Japanese tourists shifting focus to Hawai'i's culture
By Lynda Arakawa
Advertiser Staff Writer
Hawai'i is seeing more Japanese travelers this year, but they're not the same type of visitors who flocked here years ago, according to those in the tourism industry.
While many are still attracted by Hawai'i's beaches and shopping, more Japanese are looking to experience Hawai'i's culture and natural resources. They are also more independent, wanting to explore places on their own.
"Truly, the Japan traveler is just different from the historic Japanese visitor, who came to Hawai'i only to shop and go to the beach," said Frank Haas, marketing director for the Hawai'i Tourism Authority. "We're seeing more of an interest in authenticity and culture. You're seeing Japanese travel for fitness and wellness."
Haas said multigenerational travel also has grown, with more families taking trips together.
Satomi Takeda, a 28-year-old visitor from Japan, said her agenda includes — in addition to shopping and lounging on the beach — diving, kayaking, massages, facials and a trip to Kane'ohe.
"We need to feel free," said Takeda, who does marketing for a software company. "We want to do what we want."
Kumiko Yoshihara, a 21-year-old student visiting Hawai'i for the fourth time, said she was interested not only in shopping but in seeing historical sites, such as those in downtown Honolulu.
Japanese arrivals to Hawai'i have picked up this year, and industry experts see a recovery of the market hurt by Japan's sagging economy, SARS and the Iraq war.
Meanwhile, Japanese tourists have become more sophisticated, and are looking for different experiences, said Kiyoko Tanji, general manager of state contractor Hawai'i Tourism Japan. With more competing destinations such as Bali and other Asian resorts, travelers have been demanding more, and no longer want to follow the crowd, she said. More Japanese are using the Internet to book their own travel arrangements, she said.
A survey by Tokyo-based Nomura Research Institute showed Japanese across the board want products more suited to individual tastes and lifestyles.

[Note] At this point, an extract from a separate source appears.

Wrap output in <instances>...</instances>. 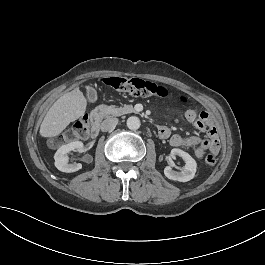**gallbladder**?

While the Japan market still relies predominantly on wholesale package tours, "we're starting to see the emergence of new independent travel," Haas said. The state's marketing programs are directed at introducing Hawai'i to the Japanese beyond stereotypes, emphasizing such things as art, culture and athletic activities, he said.

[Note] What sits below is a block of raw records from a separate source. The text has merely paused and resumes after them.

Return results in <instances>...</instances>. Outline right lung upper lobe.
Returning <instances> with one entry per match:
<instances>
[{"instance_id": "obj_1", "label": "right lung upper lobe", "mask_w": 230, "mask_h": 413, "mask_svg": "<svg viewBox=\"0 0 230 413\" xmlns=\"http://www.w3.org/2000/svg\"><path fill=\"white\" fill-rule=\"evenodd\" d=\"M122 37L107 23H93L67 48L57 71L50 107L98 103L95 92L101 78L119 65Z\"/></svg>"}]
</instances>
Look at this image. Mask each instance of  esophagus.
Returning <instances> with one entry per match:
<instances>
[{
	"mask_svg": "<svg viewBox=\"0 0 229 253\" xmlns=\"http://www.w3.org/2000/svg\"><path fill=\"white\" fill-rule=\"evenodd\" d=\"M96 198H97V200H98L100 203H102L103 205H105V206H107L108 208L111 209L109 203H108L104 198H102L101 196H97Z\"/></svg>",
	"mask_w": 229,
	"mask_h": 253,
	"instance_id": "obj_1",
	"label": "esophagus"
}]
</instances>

Others also have made changes to accommodate the growing interest. Japanese travel agency JTB has added nature and cultural tours that include hiking, ocean activities, trips to Bishop Museum and 'ukulele lessons, said Yujiro Kuwabara, general manager in customer service for JTB in Hawai'i. The number of visitors interested in those packages is relatively small, but growing, he said.

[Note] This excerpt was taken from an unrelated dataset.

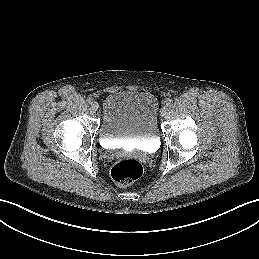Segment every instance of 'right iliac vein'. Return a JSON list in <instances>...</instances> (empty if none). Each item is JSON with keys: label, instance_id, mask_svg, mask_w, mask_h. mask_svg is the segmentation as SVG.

This summer Bishop Museum created a new kumu hula program targeting Japanese visitors, said Ann Wharton, the museum's marketing director. The museum has seen a 30 percent increase in Japanese visitors since Sept. 11, 2001, she said.
Toni Marie Davis, executive director of the Activities and Attractions Association of Hawai'i, said Japanese travelers are doing more outdoor activities and participating in "immersion-type experiences," such as farm tours.
"The Japanese visitor seems to be first in line for those kinds of things," she said.
More Japanese visitors are taking part in hula and 'ukulele lessons offered in the Royal Hawaiian Shopping Center, said promotions director Michele Cadiente-Cargo. Hula lessons average up to 100 participants, of whom perhaps 75 percent are Japanese, up from around 50 percent, she said.
There's also an increased interest in Hawaiian quilting, she said, adding that visitors are becoming more familiar with the teachers.
Rental car companies are also seeing an increase in Japanese customers, an indication that they are more confident about touring the Islands on their own. Business has never been better for Nippon Rent-A-Car in Waikiki, said vice president Toshi Mori, who has worked with the company since 1990.
"This is going to be a record revenue year," he said. Japanese travelers have become "more westernized now, so they want to use their own time with their own space."
The more independent Japanese traveler, who ventures beyond typical tourist spots, provides an opening for local shops and businesses that traditionally have not catered to the Japanese visitor market.
"We know they're venturing out," said Dolores Hansen, president of Shop Hawaii USA. "We're even getting them in Kailua."